_STORED DATA:_
........

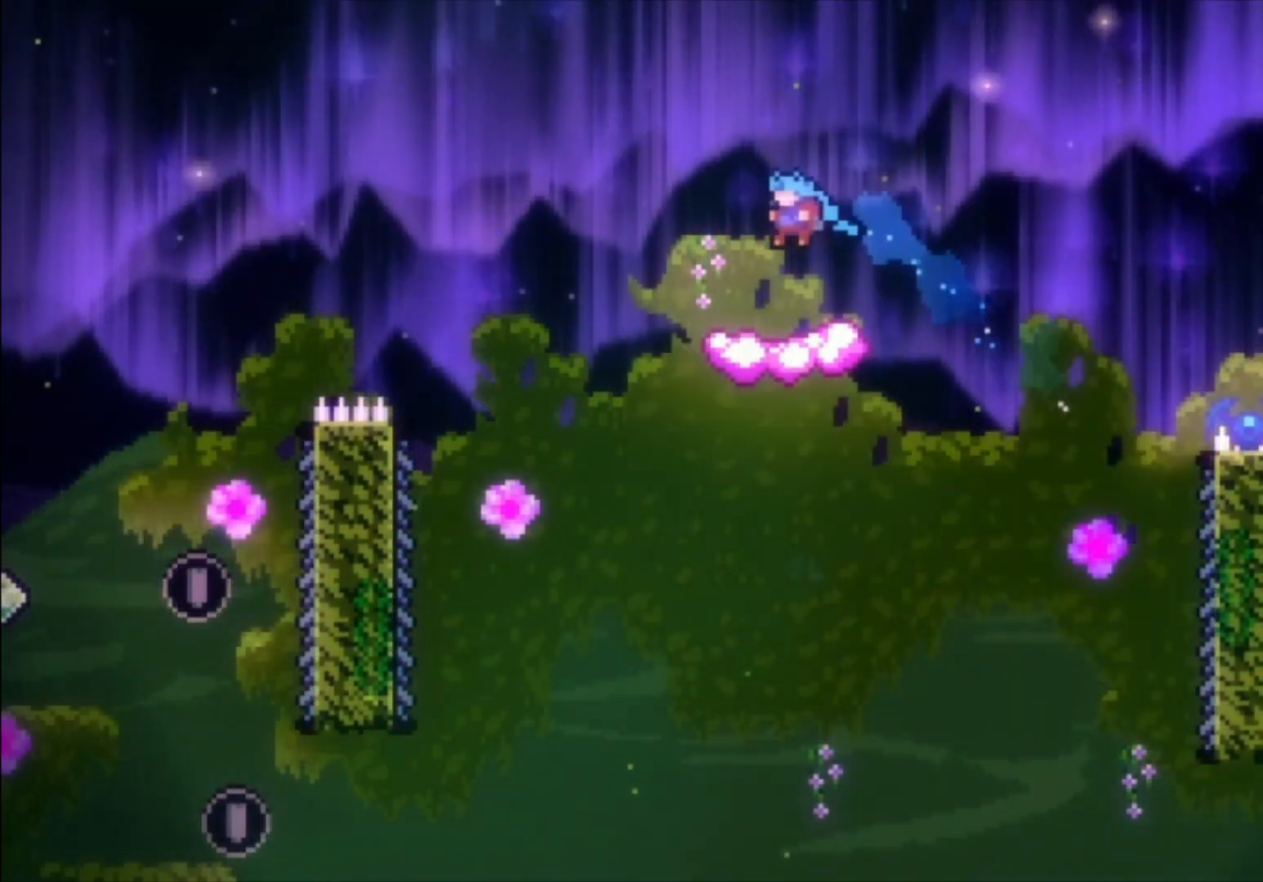
{"buttons": ["A"], "left_stick": "left", "events": [[500, "A", "down"]]}
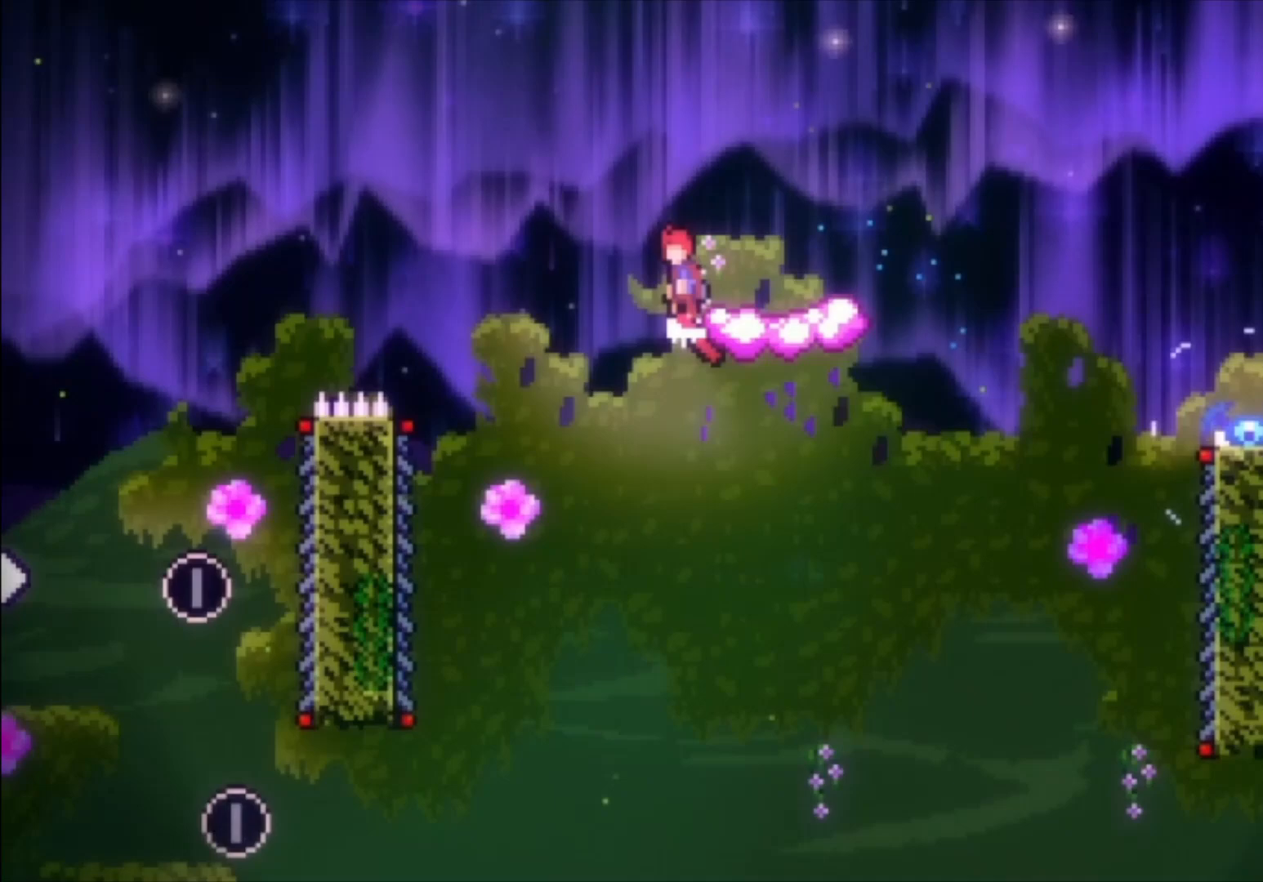
{"buttons": [], "left_stick": "left", "events": [[433, "A", "up"]]}
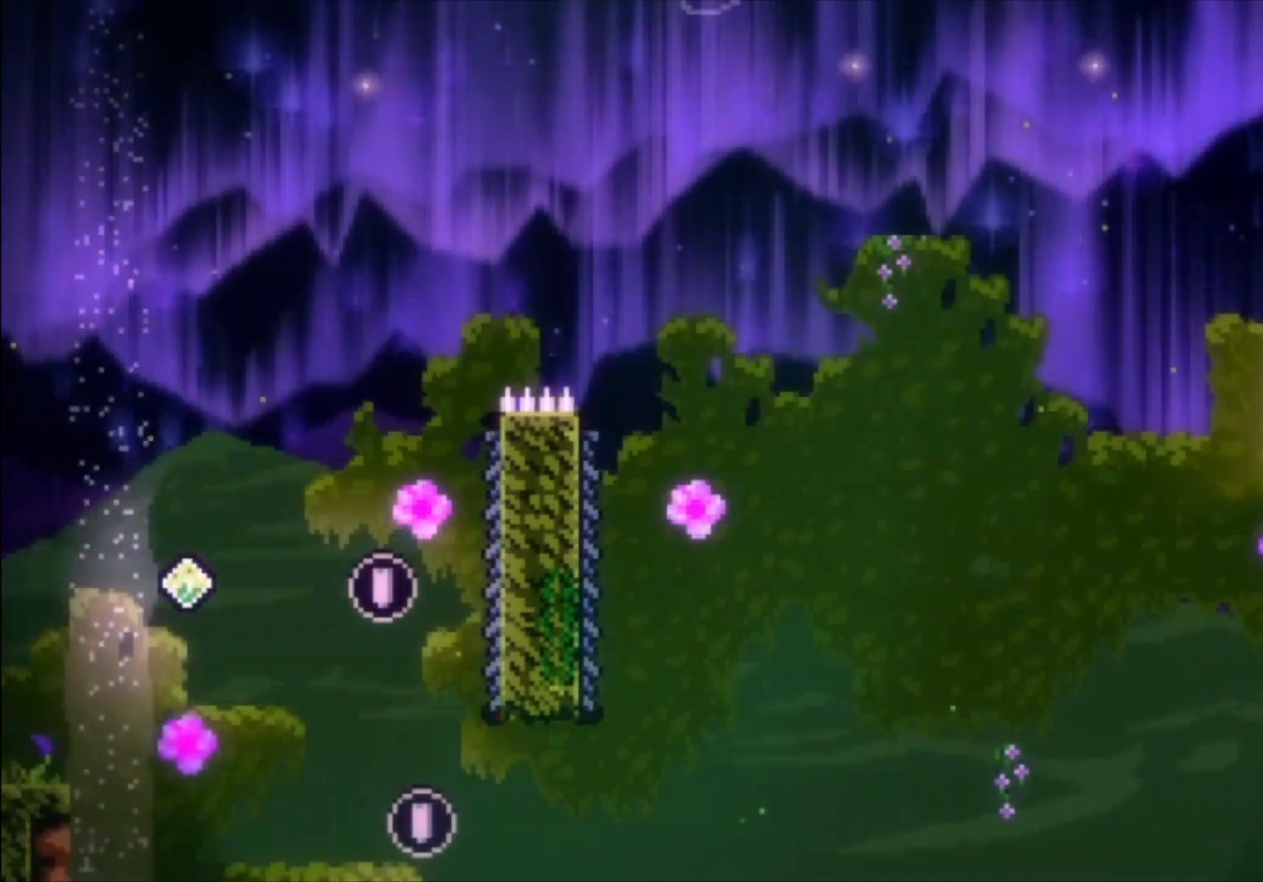
{"buttons": [], "left_stick": "left", "events": []}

........

_DIRECTIONS:_
With the images omitted, return the full material exactly.

_ANSWER SPACE:_
{"buttons": ["A"], "left_stick": "left", "events": [[500, "A", "down"]]}
{"buttons": [], "left_stick": "left", "events": [[433, "A", "up"]]}
{"buttons": [], "left_stick": "left", "events": []}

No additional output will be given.